▸ **EXERCISE**
Copy out the entries below, replacing each occurrence of "median scene depth" with "median depth of the scene" and leaving everything else as it is.

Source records
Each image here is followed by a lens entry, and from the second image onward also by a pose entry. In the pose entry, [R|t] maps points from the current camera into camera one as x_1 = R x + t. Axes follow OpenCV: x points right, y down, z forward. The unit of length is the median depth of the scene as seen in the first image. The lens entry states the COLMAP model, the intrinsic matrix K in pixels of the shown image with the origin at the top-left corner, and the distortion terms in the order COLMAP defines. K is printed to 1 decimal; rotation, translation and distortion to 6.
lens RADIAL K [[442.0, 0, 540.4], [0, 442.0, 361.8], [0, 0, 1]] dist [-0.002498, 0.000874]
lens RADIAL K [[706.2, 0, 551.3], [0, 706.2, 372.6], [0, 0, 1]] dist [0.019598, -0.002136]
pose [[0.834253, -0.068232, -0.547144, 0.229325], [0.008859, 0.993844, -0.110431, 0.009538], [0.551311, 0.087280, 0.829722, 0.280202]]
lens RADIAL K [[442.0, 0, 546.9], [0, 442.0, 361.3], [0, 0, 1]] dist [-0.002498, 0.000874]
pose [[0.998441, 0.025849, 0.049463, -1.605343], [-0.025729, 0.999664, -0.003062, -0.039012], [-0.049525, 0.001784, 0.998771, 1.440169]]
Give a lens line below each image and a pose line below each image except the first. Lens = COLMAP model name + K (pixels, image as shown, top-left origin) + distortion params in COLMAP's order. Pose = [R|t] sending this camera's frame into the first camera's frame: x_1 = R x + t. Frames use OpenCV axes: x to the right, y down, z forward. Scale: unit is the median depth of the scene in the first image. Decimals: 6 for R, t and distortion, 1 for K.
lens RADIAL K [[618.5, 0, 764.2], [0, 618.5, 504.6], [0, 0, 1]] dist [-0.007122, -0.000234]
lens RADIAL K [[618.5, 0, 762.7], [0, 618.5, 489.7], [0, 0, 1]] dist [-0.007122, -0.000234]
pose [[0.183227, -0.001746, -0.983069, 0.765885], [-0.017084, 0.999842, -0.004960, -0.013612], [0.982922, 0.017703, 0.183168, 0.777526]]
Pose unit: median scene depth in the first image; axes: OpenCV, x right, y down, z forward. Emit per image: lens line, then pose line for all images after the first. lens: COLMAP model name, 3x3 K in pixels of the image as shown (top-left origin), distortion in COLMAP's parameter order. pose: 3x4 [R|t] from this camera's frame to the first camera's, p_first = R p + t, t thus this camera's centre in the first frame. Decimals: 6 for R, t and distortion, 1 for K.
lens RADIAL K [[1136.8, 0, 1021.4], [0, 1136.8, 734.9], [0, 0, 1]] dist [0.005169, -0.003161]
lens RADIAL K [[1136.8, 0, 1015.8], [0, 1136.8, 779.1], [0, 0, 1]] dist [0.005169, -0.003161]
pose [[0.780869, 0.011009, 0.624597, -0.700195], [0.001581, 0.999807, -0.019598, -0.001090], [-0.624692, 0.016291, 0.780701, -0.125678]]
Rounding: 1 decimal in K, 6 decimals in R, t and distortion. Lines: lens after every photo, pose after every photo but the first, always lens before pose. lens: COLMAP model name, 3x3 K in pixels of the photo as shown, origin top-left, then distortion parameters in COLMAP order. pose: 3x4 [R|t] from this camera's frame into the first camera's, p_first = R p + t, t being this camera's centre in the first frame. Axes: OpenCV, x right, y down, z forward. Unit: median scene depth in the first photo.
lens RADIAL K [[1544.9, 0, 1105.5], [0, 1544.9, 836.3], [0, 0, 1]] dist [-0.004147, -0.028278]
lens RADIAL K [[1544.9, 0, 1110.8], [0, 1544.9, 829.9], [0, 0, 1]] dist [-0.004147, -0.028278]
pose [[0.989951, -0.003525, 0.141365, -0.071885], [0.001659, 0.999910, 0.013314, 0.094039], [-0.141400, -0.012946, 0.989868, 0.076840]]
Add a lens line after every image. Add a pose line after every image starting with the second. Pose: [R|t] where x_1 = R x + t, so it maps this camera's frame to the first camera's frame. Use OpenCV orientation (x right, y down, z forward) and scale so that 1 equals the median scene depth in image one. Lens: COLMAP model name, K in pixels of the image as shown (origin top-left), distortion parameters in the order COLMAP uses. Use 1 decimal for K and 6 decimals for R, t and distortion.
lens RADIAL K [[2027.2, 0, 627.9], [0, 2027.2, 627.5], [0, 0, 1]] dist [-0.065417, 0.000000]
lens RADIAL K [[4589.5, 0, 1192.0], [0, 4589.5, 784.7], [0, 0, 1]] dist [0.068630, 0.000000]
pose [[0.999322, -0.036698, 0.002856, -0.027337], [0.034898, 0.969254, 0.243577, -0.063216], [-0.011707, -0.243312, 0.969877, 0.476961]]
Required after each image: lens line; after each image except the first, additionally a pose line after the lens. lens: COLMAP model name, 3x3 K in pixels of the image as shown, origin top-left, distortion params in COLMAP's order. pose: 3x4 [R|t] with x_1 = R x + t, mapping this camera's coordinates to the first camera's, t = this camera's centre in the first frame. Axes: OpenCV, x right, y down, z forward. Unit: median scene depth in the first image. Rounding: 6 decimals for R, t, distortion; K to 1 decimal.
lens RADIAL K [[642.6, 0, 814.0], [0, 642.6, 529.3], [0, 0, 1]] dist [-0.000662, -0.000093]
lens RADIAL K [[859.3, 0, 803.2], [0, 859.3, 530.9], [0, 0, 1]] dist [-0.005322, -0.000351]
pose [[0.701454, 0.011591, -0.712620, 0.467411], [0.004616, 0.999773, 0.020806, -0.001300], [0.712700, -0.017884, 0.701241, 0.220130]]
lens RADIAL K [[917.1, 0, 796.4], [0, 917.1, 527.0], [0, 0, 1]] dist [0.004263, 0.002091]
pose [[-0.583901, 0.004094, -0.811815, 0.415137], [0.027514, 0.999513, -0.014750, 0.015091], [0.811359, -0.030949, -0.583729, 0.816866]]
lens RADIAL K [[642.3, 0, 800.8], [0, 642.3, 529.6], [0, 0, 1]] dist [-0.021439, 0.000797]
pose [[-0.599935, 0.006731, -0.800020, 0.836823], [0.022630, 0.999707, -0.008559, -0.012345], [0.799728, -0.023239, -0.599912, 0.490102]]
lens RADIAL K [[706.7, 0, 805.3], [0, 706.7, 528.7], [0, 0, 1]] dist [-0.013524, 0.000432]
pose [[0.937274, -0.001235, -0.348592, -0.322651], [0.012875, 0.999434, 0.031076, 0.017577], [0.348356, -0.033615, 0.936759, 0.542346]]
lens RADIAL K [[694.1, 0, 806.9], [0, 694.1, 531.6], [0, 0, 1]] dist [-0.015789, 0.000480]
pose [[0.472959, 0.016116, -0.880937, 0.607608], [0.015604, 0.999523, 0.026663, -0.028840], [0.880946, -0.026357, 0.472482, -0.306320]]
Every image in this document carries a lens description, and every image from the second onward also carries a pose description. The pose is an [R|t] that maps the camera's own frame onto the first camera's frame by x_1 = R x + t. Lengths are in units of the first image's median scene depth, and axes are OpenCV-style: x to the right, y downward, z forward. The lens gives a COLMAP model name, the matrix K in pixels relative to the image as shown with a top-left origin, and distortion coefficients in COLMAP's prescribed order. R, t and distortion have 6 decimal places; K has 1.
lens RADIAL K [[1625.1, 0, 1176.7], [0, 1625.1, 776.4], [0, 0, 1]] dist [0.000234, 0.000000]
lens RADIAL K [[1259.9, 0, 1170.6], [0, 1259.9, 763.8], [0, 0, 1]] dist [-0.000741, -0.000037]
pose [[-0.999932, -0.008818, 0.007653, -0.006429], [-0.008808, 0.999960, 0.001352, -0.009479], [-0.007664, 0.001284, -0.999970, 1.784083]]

▸ **TASK RESPONSE**
Each image here is followed by a lens entry, and from the second image onward also by a pose entry. In the pose entry, [R|t] maps points from the current camera into camera one as x_1 = R x + t. Axes follow OpenCV: x points right, y down, z forward. The unit of length is the median depth of the scene as seen in the first image. The lens entry states the COLMAP model, the intrinsic matrix K in pixels of the shown image with the origin at the top-left corner, and the distortion terms in the order COLMAP defines. K is printed to 1 decimal; rotation, translation and distortion to 6.
lens RADIAL K [[442.0, 0, 540.4], [0, 442.0, 361.8], [0, 0, 1]] dist [-0.002498, 0.000874]
lens RADIAL K [[706.2, 0, 551.3], [0, 706.2, 372.6], [0, 0, 1]] dist [0.019598, -0.002136]
pose [[0.834253, -0.068232, -0.547144, 0.229325], [0.008859, 0.993844, -0.110431, 0.009538], [0.551311, 0.087280, 0.829722, 0.280202]]
lens RADIAL K [[442.0, 0, 546.9], [0, 442.0, 361.3], [0, 0, 1]] dist [-0.002498, 0.000874]
pose [[0.998441, 0.025849, 0.049463, -1.605343], [-0.025729, 0.999664, -0.003062, -0.039012], [-0.049525, 0.001784, 0.998771, 1.440169]]
Give a lens line below each image and a pose line below each image except the first. Lens = COLMAP model name + K (pixels, image as shown, top-left origin) + distortion params in COLMAP's order. Pose = [R|t] sending this camera's frame into the first camera's frame: x_1 = R x + t. Frames use OpenCV axes: x to the right, y down, z forward. Scale: unit is the median depth of the scene in the first image. Decimals: 6 for R, t and distortion, 1 for K.
lens RADIAL K [[618.5, 0, 764.2], [0, 618.5, 504.6], [0, 0, 1]] dist [-0.007122, -0.000234]
lens RADIAL K [[618.5, 0, 762.7], [0, 618.5, 489.7], [0, 0, 1]] dist [-0.007122, -0.000234]
pose [[0.183227, -0.001746, -0.983069, 0.765885], [-0.017084, 0.999842, -0.004960, -0.013612], [0.982922, 0.017703, 0.183168, 0.777526]]
Pose unit: median depth of the scene in the first image; axes: OpenCV, x right, y down, z forward. Emit per image: lens line, then pose line for all images after the first. lens: COLMAP model name, 3x3 K in pixels of the image as shown (top-left origin), distortion in COLMAP's parameter order. pose: 3x4 [R|t] from this camera's frame to the first camera's, p_first = R p + t, t thus this camera's centre in the first frame. Decimals: 6 for R, t and distortion, 1 for K.
lens RADIAL K [[1136.8, 0, 1021.4], [0, 1136.8, 734.9], [0, 0, 1]] dist [0.005169, -0.003161]
lens RADIAL K [[1136.8, 0, 1015.8], [0, 1136.8, 779.1], [0, 0, 1]] dist [0.005169, -0.003161]
pose [[0.780869, 0.011009, 0.624597, -0.700195], [0.001581, 0.999807, -0.019598, -0.001090], [-0.624692, 0.016291, 0.780701, -0.125678]]
Rounding: 1 decimal in K, 6 decimals in R, t and distortion. Lines: lens after every photo, pose after every photo but the first, always lens before pose. lens: COLMAP model name, 3x3 K in pixels of the photo as shown, origin top-left, then distortion parameters in COLMAP order. pose: 3x4 [R|t] from this camera's frame into the first camera's, p_first = R p + t, t being this camera's centre in the first frame. Axes: OpenCV, x right, y down, z forward. Unit: median depth of the scene in the first photo.
lens RADIAL K [[1544.9, 0, 1105.5], [0, 1544.9, 836.3], [0, 0, 1]] dist [-0.004147, -0.028278]
lens RADIAL K [[1544.9, 0, 1110.8], [0, 1544.9, 829.9], [0, 0, 1]] dist [-0.004147, -0.028278]
pose [[0.989951, -0.003525, 0.141365, -0.071885], [0.001659, 0.999910, 0.013314, 0.094039], [-0.141400, -0.012946, 0.989868, 0.076840]]
Add a lens line after every image. Add a pose line after every image starting with the second. Pose: [R|t] where x_1 = R x + t, so it maps this camera's frame to the first camera's frame. Use OpenCV orientation (x right, y down, z forward) and scale so that 1 equals the median depth of the scene in image one. Lens: COLMAP model name, K in pixels of the image as shown (origin top-left), distortion parameters in the order COLMAP uses. Use 1 decimal for K and 6 decimals for R, t and distortion.
lens RADIAL K [[2027.2, 0, 627.9], [0, 2027.2, 627.5], [0, 0, 1]] dist [-0.065417, 0.000000]
lens RADIAL K [[4589.5, 0, 1192.0], [0, 4589.5, 784.7], [0, 0, 1]] dist [0.068630, 0.000000]
pose [[0.999322, -0.036698, 0.002856, -0.027337], [0.034898, 0.969254, 0.243577, -0.063216], [-0.011707, -0.243312, 0.969877, 0.476961]]
Required after each image: lens line; after each image except the first, additionally a pose line after the lens. lens: COLMAP model name, 3x3 K in pixels of the image as shown, origin top-left, distortion params in COLMAP's order. pose: 3x4 [R|t] with x_1 = R x + t, mapping this camera's coordinates to the first camera's, t = this camera's centre in the first frame. Axes: OpenCV, x right, y down, z forward. Unit: median depth of the scene in the first image. Rounding: 6 decimals for R, t, distortion; K to 1 decimal.
lens RADIAL K [[642.6, 0, 814.0], [0, 642.6, 529.3], [0, 0, 1]] dist [-0.000662, -0.000093]
lens RADIAL K [[859.3, 0, 803.2], [0, 859.3, 530.9], [0, 0, 1]] dist [-0.005322, -0.000351]
pose [[0.701454, 0.011591, -0.712620, 0.467411], [0.004616, 0.999773, 0.020806, -0.001300], [0.712700, -0.017884, 0.701241, 0.220130]]
lens RADIAL K [[917.1, 0, 796.4], [0, 917.1, 527.0], [0, 0, 1]] dist [0.004263, 0.002091]
pose [[-0.583901, 0.004094, -0.811815, 0.415137], [0.027514, 0.999513, -0.014750, 0.015091], [0.811359, -0.030949, -0.583729, 0.816866]]
lens RADIAL K [[642.3, 0, 800.8], [0, 642.3, 529.6], [0, 0, 1]] dist [-0.021439, 0.000797]
pose [[-0.599935, 0.006731, -0.800020, 0.836823], [0.022630, 0.999707, -0.008559, -0.012345], [0.799728, -0.023239, -0.599912, 0.490102]]
lens RADIAL K [[706.7, 0, 805.3], [0, 706.7, 528.7], [0, 0, 1]] dist [-0.013524, 0.000432]
pose [[0.937274, -0.001235, -0.348592, -0.322651], [0.012875, 0.999434, 0.031076, 0.017577], [0.348356, -0.033615, 0.936759, 0.542346]]
lens RADIAL K [[694.1, 0, 806.9], [0, 694.1, 531.6], [0, 0, 1]] dist [-0.015789, 0.000480]
pose [[0.472959, 0.016116, -0.880937, 0.607608], [0.015604, 0.999523, 0.026663, -0.028840], [0.880946, -0.026357, 0.472482, -0.306320]]
Every image in this document carries a lens description, and every image from the second onward also carries a pose description. The pose is an [R|t] that maps the camera's own frame onto the first camera's frame by x_1 = R x + t. Lengths are in units of the first image's median depth of the scene, and axes are OpenCV-style: x to the right, y downward, z forward. The lens gives a COLMAP model name, the matrix K in pixels relative to the image as shown with a top-left origin, and distortion coefficients in COLMAP's prescribed order. R, t and distortion have 6 decimal places; K has 1.
lens RADIAL K [[1625.1, 0, 1176.7], [0, 1625.1, 776.4], [0, 0, 1]] dist [0.000234, 0.000000]
lens RADIAL K [[1259.9, 0, 1170.6], [0, 1259.9, 763.8], [0, 0, 1]] dist [-0.000741, -0.000037]
pose [[-0.999932, -0.008818, 0.007653, -0.006429], [-0.008808, 0.999960, 0.001352, -0.009479], [-0.007664, 0.001284, -0.999970, 1.784083]]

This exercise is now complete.